Let’s be clear. I’m not anti-vegan. I am an omnivore and I’m not a passionate meat eater either. I don’t eat much meat and vegan cook books make up the majority of my collection. I am however concerned with some of the veganism claims floating around that are based on pseudo-science, skewed claims and the judgements that scoff at anyone who isn’t following a vegan diet because we’re so unenlightened and stupid for not seeing the light.
A lot of the momentum for veganism was gained on social media; social media influencers have a massive power over our health and well-being choices (Byrne et al, 2017). This is important in relation to influencing public health amongst the general population with influencers often having more impact than traditional advertising campaigns. It seems that fruit and veg finally have some momentum to compete with food manufacturers. One study found that 41% of participants agreed that social media influencers motivated them to make healthier food choices sometimes, and for 32% of participants the motivation to eat healthier overall (Byrne et al, 2017). This news could only be bloody brilliant right? Finally, we have an effective way of influencing the nation’s diet for the better?
Uhhhmmm, not always. There is a downside to the influence of social media trendsetters. A big proportion of influencers are not qualified dietitians or nutritionists (Byrne et al, 2017), which is important when misleading nutritional information is being shared (Byrne et al, 2017). This makes the dietary choices they’re recommending potentially health damaging as they advocate choices such as gluten-free as a healthier choice for those without coeliac disease, and diets that can include eliminating whole food groups and lead to nutritional deficiency (Byrne et al, 2017).
I’m not saying you can’t have a complete diet whilst being vegan, but you do need to spend effort covering all of your bases to prevent malnourishment (Cramer et al, 2017). A main and legitimate concern for those following a vegan diet is bone health over time. Insufficient intakes of calcium, vitamin D, Vitamin B12, zinc and n-3 fatty acids can lead to a higher chance of developing osteoporosis and fractures (mangano and tucker, 2017).
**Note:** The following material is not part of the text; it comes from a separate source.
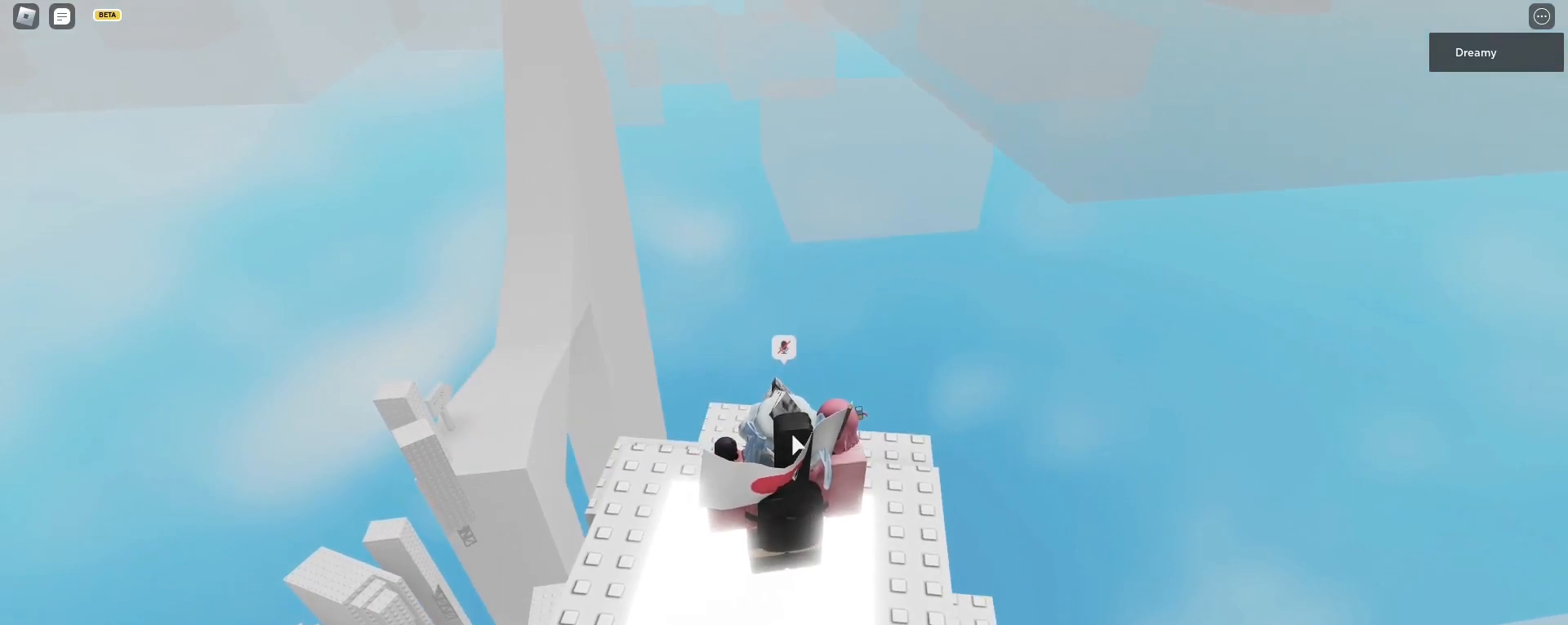
{"keys": [], "mouse": [], "events": []}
I have many burning questions about veganism which I will be exploring in a series of posts including topics such as:
- The role of supplements
- Maintaining bone health in the long run
- Whether vegan really is the healthiest option
- Where pseudo-claims are coming from
- Whether the reason for being motivated to follow a vegan diet affects compliance over time
- Endurance training
- Environmental impact of diet and lifestyle choices
- Eating disorders and veganism
- Mood and veganism
Let’s go on a journey of discovery and see what science says about veganism. If you have any specific topics you’d like to read about you can comment or email me at firstname.lastname@example.org
Ciao for now.
Byrne, E., Kearney, J. & MacEvilly, C. (2017) The role of influencer marketing and social influencers in public health. Proceedings of Nutrition Society. 76(OCE3) .
Cramer, H., Kessler, C.S., Sundberg, T., Leach, M.J., Schumann, D., Adams, J. & Lauche, R. (2017) Characteristics of americans choosing vegetarian and vegan diets for health reasons. Journal of Nutrition Education and Behaviour. 49(7) pp.561-567.
Mangano, K.M. & Tucker, K.L. (2017) Bone health and vegan diets. In: Mariotti, F. (ed.) Vegetarian and Plant-Based Diets in Health and Disease Prevention. (1st) London: Academic Press. pp.315-327.